All three functions accept an optional dictionary as their last argument to customize the ingestion process.
| Key | Default | Description |
|---|---|---|
letters |
"A-Z" |
Restricts ingestion to symbols whose first letter falls within the specified range (e.g., "K-N"). |
batchsize |
10 000 000 |
Number of rows processed per chunk. Set to 0 to read the entire file in one pass for faster throughput if RAM permits. |
tbls |
`master`trade`quote |
Tables to process. |
includetestsymbols |
0b |
If 1b, includes instruments flagged as test symbols in the master PSV. |
logger |
logger created by .logger.createLog[] of the KX log module |
Logger used for status updates during the ingestion process. |
| Key | Default | Description |
|---|---|---|
compparam |
([master: 0 0 0; trade: 0 0 0; quote: 0 0 0]), i.e. no compression |
Table-specific compression settings for .z.zd. Example: ([master: 0 0 0; trade: 17 2 6; quote: 17 2 6]). Pass a dictionary of dictionaries to specify column-level compression. |
linked |
0b |
Set 1b to add a linked column master to the trade and quote tables, linking via sym to the master table. |
| Key | Default | Description | Options |
|---|---|---|---|
symattr |
`g |
Attribute for the sym column of trade and quote tables. |
either of `g`p` |
sortcols |
`time |
Sort column or a list of sort columns for the trade and quote tables. |
Any subset of `time`ex`sym`cond`corr`seq`source`participantTimestamp |
Sorting by sym and having a parted attribute on sym:
(trade; quote; master; exnames): parseToMemory["/tmp/nysetaqpsv"; 2025.10.02; ([letters: "Y-Z"; sortcols: `sym; symattr: `p])]The original data is sorted by time within each symbol, so sorting by sym actually means sorting by sym and time.

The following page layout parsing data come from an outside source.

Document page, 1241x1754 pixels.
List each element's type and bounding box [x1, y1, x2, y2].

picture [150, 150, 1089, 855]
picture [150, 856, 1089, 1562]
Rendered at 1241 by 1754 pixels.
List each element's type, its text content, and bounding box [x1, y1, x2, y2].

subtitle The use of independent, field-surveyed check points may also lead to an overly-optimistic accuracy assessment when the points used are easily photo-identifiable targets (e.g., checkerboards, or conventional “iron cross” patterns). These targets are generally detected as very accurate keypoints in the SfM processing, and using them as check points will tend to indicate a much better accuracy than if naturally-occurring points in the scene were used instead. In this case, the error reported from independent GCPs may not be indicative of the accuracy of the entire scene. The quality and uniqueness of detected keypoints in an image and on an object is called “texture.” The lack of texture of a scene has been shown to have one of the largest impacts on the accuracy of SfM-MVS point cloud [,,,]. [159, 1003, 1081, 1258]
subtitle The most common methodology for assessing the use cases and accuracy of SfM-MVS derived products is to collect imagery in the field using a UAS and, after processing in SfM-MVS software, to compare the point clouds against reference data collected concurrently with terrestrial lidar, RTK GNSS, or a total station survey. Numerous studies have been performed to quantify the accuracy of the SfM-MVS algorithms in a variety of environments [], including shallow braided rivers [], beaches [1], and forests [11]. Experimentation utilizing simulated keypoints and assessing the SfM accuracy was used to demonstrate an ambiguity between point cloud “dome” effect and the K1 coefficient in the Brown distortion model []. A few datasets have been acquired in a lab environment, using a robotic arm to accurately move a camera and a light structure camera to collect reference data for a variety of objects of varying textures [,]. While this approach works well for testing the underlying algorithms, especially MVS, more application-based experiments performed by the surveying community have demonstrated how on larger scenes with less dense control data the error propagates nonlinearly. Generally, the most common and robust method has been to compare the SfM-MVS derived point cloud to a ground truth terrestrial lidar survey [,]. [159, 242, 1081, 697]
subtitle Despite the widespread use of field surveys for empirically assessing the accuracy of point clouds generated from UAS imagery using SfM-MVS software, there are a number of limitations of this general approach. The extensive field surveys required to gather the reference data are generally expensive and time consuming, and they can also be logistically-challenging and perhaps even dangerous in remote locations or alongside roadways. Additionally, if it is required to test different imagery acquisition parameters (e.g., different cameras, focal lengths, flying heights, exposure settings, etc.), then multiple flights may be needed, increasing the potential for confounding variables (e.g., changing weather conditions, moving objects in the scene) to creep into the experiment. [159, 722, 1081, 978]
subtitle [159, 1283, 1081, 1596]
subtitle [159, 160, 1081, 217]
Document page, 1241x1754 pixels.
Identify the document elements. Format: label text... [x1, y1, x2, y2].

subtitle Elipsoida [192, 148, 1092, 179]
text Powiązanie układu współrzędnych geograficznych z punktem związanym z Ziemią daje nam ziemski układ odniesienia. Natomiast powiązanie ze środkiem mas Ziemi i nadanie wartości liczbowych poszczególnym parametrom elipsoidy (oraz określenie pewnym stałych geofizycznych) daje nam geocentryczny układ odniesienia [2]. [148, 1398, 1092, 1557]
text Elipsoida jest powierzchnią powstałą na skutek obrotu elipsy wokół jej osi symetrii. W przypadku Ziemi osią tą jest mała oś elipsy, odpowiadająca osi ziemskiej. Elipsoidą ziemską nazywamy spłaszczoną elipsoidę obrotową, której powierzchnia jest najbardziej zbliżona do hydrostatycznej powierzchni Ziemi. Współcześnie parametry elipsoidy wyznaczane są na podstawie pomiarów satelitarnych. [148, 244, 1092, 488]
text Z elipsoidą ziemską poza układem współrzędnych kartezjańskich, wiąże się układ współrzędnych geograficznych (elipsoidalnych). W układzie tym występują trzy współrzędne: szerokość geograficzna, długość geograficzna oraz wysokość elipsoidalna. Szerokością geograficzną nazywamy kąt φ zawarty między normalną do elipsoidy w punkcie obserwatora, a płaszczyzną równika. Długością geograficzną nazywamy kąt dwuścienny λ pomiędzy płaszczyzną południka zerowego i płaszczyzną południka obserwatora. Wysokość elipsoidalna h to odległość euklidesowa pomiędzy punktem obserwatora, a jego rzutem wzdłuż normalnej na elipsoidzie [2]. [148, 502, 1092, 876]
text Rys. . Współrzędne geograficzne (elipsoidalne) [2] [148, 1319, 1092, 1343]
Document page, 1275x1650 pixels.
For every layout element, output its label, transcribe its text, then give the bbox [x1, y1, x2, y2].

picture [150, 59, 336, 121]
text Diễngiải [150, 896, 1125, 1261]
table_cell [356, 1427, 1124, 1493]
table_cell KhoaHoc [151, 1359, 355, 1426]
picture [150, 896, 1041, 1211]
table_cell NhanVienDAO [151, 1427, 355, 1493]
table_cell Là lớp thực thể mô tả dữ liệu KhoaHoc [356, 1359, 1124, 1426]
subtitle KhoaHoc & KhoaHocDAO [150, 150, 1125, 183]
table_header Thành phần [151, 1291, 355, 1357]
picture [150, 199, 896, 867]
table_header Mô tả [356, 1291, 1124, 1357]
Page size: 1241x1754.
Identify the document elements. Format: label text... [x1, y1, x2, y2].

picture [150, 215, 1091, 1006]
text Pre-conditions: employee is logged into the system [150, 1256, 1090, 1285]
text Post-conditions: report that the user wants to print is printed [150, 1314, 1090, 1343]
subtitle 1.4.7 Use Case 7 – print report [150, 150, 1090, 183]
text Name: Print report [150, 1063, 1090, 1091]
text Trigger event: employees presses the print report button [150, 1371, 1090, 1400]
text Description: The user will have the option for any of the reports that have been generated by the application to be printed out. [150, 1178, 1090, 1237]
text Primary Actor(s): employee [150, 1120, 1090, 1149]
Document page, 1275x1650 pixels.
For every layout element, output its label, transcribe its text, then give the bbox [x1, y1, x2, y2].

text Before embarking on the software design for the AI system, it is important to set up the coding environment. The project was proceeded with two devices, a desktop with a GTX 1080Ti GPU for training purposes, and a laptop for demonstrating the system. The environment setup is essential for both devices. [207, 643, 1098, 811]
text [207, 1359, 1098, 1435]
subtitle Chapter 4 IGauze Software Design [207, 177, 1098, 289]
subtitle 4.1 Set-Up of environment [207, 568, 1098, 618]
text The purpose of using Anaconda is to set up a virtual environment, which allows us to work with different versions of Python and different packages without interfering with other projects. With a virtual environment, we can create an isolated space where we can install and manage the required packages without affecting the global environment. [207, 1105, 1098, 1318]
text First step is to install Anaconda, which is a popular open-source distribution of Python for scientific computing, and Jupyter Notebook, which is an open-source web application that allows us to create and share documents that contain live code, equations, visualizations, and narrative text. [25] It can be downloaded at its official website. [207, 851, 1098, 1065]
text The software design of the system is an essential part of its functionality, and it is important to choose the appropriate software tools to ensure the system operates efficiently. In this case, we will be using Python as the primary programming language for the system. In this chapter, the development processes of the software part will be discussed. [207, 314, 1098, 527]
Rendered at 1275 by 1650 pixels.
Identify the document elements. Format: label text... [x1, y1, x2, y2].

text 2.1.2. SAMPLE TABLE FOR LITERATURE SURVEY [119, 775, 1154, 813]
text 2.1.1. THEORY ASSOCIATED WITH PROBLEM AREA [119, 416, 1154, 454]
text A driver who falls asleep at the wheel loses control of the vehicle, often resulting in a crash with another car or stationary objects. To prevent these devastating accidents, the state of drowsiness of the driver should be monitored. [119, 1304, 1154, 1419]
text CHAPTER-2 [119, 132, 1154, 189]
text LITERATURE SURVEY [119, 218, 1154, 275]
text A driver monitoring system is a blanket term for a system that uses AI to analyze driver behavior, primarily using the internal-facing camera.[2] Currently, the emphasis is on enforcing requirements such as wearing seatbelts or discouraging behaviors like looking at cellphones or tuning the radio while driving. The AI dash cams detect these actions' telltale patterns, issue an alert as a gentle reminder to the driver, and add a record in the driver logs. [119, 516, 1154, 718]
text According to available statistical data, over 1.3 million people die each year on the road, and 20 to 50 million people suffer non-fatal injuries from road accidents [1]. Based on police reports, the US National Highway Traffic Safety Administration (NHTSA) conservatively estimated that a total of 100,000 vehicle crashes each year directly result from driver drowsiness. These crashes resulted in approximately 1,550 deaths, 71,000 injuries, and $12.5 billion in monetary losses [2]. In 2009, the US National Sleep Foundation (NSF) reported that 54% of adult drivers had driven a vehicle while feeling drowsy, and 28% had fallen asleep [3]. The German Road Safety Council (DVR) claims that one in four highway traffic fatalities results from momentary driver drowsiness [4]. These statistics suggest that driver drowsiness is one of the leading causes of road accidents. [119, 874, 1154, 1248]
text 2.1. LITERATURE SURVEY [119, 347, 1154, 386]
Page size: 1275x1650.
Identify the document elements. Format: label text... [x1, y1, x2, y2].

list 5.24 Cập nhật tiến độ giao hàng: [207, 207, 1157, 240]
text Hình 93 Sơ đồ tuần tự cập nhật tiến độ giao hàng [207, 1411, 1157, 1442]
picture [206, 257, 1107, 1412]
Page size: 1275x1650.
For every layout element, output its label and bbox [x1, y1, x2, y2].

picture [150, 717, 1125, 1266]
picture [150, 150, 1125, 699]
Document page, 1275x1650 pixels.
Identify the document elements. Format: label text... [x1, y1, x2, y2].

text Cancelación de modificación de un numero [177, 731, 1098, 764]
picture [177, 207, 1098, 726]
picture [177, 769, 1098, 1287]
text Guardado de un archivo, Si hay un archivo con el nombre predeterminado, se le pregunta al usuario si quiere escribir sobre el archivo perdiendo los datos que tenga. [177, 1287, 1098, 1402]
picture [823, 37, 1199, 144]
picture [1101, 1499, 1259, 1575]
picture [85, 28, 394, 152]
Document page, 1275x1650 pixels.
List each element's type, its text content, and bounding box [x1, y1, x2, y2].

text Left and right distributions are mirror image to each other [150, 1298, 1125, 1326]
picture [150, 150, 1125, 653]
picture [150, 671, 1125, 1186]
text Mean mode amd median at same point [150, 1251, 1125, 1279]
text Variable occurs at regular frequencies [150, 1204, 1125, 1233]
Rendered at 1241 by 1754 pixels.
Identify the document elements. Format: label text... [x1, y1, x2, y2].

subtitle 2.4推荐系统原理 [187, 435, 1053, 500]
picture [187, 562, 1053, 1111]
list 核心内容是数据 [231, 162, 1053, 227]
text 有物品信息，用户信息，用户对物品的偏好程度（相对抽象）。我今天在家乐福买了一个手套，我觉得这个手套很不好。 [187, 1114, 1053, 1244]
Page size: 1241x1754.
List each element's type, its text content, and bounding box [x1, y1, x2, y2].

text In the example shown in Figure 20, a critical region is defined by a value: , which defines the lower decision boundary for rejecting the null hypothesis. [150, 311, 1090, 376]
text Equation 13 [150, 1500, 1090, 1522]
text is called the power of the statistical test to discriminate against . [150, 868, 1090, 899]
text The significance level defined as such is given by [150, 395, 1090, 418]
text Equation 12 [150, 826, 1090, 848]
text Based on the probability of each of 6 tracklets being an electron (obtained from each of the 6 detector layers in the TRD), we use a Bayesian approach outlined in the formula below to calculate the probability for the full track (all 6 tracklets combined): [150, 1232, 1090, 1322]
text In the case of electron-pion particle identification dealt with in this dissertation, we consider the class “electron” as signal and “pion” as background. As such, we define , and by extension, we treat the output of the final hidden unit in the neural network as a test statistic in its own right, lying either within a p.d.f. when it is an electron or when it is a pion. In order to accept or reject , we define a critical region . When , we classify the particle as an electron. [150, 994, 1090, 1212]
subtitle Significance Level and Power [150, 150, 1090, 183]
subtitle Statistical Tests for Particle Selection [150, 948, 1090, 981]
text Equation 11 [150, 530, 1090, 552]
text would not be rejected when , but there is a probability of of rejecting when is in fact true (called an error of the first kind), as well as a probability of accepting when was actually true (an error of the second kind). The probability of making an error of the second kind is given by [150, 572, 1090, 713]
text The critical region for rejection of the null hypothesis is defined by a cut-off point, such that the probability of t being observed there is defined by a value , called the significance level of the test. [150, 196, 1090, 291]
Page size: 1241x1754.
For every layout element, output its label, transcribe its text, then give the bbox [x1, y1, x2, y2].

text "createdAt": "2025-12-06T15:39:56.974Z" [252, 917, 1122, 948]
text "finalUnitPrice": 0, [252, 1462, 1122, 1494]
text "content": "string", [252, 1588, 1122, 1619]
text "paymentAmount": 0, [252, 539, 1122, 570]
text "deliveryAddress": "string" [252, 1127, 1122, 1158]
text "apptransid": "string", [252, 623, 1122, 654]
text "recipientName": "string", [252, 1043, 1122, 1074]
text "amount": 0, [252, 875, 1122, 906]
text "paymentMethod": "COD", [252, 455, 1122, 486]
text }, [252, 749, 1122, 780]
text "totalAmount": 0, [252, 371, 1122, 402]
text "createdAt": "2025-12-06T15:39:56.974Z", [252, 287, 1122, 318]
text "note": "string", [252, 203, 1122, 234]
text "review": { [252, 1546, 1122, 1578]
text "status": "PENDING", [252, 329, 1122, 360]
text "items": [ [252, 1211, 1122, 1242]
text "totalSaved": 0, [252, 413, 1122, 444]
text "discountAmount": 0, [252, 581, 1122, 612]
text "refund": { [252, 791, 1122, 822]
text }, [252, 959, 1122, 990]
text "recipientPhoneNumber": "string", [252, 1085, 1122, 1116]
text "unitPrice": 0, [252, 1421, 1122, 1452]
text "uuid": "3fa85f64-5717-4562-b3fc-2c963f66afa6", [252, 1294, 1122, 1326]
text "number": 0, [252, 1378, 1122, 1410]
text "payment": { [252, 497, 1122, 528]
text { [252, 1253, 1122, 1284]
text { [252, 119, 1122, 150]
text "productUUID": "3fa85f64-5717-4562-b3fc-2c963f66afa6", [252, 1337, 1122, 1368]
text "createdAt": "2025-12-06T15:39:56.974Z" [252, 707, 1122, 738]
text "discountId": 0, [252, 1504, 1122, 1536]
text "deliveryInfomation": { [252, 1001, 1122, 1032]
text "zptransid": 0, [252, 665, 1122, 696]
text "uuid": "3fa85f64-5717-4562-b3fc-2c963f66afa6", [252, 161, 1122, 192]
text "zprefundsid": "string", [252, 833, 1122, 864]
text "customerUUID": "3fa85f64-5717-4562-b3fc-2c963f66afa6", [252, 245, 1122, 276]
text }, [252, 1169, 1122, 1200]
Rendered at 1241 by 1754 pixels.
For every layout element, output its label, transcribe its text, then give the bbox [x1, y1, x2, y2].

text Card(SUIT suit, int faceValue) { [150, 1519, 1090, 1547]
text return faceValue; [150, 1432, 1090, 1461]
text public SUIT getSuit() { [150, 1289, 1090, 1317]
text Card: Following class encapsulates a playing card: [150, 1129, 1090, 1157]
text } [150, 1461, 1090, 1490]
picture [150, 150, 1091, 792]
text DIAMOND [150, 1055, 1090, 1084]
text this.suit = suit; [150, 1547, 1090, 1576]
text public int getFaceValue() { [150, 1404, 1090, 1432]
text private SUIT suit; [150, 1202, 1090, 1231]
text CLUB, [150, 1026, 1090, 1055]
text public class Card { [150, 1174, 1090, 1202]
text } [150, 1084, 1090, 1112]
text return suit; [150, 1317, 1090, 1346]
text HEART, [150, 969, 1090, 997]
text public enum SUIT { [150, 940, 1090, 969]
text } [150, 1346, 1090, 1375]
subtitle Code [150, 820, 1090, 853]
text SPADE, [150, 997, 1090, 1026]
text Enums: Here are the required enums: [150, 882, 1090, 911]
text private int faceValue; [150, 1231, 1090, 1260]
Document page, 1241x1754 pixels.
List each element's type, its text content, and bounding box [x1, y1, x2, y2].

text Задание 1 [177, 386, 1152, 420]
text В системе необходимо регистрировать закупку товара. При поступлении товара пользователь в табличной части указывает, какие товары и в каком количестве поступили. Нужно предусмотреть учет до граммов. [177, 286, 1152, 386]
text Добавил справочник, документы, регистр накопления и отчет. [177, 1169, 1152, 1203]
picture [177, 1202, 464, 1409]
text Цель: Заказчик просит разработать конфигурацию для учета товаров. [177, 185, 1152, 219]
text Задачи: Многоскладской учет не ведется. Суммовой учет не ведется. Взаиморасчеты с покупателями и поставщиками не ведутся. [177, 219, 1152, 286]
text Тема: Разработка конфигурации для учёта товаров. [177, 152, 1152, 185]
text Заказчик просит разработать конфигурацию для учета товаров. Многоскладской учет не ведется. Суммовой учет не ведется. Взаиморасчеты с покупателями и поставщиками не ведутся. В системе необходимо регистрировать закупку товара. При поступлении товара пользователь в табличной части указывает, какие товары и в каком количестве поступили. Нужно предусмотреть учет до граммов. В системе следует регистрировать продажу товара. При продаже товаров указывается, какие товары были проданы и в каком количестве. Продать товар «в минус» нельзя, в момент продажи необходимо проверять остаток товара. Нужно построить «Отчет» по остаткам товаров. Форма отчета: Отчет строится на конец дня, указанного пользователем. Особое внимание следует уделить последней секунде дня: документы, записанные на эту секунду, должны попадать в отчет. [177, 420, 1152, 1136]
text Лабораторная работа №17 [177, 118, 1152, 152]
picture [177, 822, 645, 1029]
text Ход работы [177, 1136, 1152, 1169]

| Key | Default | Description |
|---|---|---|
starttime |
0D04:00 |
Records before starttime are ignored. |
- Multithreading: The PSV parsing engine is multithreaded. Start your ingestion process with the
-sflag (e.g.,q -s 8) to make use of available CPU cores. - Memory Management: If you encounter memory pressure, reduce
batchsizein the options dictionary. Conversely, increasing it (or setting it to0) will speed up the process.